Find every line in the entries that holds the string "Ácido" and report it.

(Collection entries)

○ ○ ○ ○ ○ ○ ○

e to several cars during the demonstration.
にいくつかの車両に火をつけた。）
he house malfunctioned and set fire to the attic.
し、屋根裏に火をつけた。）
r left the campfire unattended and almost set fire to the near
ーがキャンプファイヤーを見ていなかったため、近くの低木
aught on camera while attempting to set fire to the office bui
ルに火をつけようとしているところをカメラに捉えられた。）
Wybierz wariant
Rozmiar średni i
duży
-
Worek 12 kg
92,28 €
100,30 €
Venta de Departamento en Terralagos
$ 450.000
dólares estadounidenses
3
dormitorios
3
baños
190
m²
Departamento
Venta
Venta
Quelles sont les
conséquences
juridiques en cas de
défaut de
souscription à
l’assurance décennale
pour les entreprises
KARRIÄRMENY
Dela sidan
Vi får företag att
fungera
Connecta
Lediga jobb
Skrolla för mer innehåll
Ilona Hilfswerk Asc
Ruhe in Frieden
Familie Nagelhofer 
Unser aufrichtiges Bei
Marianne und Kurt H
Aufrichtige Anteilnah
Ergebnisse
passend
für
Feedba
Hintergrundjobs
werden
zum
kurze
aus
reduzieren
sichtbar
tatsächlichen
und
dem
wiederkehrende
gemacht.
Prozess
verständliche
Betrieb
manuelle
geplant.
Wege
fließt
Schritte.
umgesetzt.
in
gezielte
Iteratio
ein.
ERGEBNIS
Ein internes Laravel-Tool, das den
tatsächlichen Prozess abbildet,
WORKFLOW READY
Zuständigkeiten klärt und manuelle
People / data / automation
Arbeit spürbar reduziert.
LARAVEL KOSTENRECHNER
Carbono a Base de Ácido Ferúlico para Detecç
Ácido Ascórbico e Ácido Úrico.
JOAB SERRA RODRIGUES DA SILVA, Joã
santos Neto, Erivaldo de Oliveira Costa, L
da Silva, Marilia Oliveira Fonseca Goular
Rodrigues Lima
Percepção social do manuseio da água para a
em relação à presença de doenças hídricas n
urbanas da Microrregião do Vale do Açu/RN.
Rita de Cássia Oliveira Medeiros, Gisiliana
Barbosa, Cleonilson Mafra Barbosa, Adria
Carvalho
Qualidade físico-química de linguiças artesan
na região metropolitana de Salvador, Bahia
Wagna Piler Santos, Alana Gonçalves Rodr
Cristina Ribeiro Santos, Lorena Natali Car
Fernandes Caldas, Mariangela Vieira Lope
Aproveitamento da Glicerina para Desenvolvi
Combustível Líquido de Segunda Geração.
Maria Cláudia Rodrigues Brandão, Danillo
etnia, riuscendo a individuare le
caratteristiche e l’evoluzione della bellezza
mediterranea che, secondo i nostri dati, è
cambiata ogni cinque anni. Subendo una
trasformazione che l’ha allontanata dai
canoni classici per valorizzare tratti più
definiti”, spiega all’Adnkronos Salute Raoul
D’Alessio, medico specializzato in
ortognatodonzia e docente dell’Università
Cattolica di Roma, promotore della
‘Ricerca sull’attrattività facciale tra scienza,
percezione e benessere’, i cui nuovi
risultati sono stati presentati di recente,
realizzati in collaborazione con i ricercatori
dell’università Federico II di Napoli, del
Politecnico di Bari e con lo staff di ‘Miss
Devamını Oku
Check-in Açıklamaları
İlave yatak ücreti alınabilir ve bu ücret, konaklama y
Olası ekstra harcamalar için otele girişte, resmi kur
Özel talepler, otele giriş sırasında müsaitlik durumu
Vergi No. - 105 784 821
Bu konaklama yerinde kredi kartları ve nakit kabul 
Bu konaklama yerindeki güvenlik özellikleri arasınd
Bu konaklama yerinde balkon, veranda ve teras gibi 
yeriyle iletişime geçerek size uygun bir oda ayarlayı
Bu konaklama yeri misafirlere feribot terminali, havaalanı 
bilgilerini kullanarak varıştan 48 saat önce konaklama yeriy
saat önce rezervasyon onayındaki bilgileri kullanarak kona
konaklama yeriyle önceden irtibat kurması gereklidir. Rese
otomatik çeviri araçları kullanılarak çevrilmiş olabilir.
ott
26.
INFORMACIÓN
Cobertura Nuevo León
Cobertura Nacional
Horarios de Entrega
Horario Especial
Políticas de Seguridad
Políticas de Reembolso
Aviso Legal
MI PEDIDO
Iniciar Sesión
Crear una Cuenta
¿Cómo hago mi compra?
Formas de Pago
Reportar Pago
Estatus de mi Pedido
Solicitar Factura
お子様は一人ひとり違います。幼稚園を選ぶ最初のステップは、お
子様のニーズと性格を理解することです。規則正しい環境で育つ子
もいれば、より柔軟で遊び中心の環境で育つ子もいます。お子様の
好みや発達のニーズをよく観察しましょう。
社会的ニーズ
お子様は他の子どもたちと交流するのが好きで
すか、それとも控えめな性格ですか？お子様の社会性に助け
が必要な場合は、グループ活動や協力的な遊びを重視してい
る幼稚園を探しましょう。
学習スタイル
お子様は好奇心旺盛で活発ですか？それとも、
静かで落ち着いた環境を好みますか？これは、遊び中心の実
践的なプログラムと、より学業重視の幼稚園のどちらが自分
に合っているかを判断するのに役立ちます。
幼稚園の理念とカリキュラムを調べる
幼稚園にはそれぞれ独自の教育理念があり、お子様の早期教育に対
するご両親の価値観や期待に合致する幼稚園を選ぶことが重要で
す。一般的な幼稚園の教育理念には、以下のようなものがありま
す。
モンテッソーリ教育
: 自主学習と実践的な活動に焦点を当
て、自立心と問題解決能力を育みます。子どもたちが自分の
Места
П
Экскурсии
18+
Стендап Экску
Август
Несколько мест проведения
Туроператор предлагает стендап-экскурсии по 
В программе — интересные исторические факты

○ ○ ○ ○ ○ ○ ○

_Answer box_
Carbono a Base de Ácido Ferúlico para Detecç
Ácido Ascórbico e Ácido Úrico.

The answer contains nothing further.